-----Mensagem original-----
De: Johan Corveleyn [mailto:jcorvel_at_gmail.com]
Enviada em: sexta-feira, 7 de outubro de 2011 19:16
Para: Diego de Oliveira Fucitalo
Cc: users_at_subversion.apache.org
Assunto: Re: RES: RES: Using SSL
[ Please don't top-post on this list, but put your reply inline or at the bottom. Re-arranging your reply ... more below. ]

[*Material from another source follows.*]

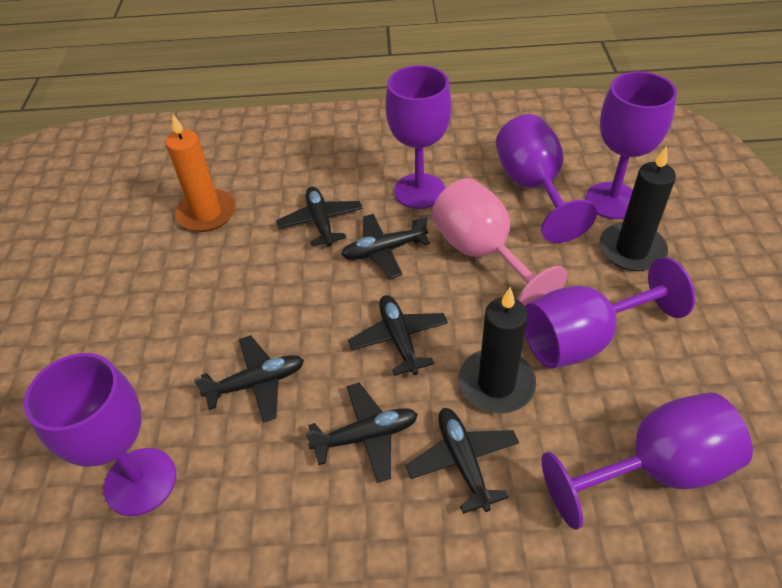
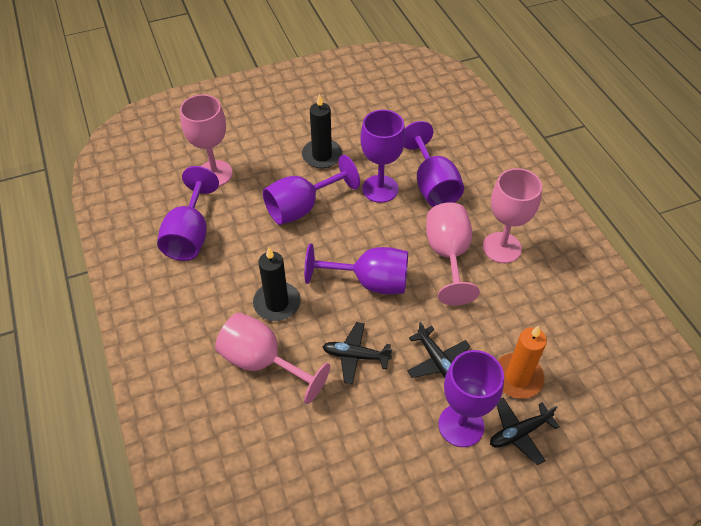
black plane: [194,335,304,423] [276,186,363,247] [305,383,418,483] [341,214,430,278] [348,295,448,376] [406,408,519,514] = 6 -> [323,322,392,384] [407,322,471,378] [490,398,559,465] = 3
pink goblet: [432,178,567,306] = 1 -> [180,94,233,186] [215,312,330,404] [426,202,480,306] [483,168,542,263] = 4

> -----Mensagem original-----
> De: Johan Corveleyn [mailto:jcorvel_at_gmail.com] Enviada em:
> sexta-feira, 7 de outubro de 2011 18:41
> Para: Diego de Oliveira Fucitalo
> Cc: users_at_subversion.apache.org
> Assunto: Re: RES: RES: Using SSL
>
>> On Friday 07 October 2011 09:17 PM, Diego de Oliveira Fucitalo wrote:
>>
>> Hi, after accept never ask .. but I would like configure for never
>> ask
>
> This is possible, but only if you have some control over the "client configuration" of your users (the so-called "Runtime Configuration Area"). In the "servers" file, you can set the property "ssl-authority-files" to a file containing trusted CA certificates [1]. There is also "ssl-trust-default-ca": "Set this variable to yes if you want Subversion to automatically trust the set of default CAs that ship with OpenSSL."
>
> On *nix, you can configure this system-wide, in /etc/subversion/servers. On Windows, this can also be done system-wide (but only through the registry [2], I believe).
>
>
> [1]
> http://svnbook.red-bean.com/en/1.6/svn.advanced.confarea.html#svn.adva
> nced.confarea.opts.servers [2]
> http://svnbook.red-bean.com/en/1.6/svn.advanced.confarea.html#svn.adva
> nced.confarea.windows-registry
> --
On Fri, Oct 7, 2011 at 11:43 PM, Diego de Oliveira Fucitalo <diego_at_gsw.com.br> wrote:
> Hi,
>
> I creat the file servers in /etc/subversion with:
>
> [global]
> #ssl-trust-default-ca = true
> ssl-ignore-unknown-ca = true
> ssl-authority-files =
> /etc/httpd/conf.d/certificados/intermediarios.cer
>
> But, don't work.
You might have to experiment a bit before it works. I got this working at my company, but I remember I had to configure Apache to send the entire certificate chain (not only the server's certificate itself).
See the SSLCertificateChainFile directive of Apache.
But just to be clear: this /etc/subversion/servers file needs to be installed on the client machine (where the svn client is running). If those clients are on Unix machines, you can configure it in /etc/subversion/servers (or in the ~/.subversion directory of your users). If your users are Windows users, you need to get this configuration on each and every one of their client pc's.
--
Johan
I configured the SSLCertificateChainFile, because i have other sites work with ssl, only svn don't work.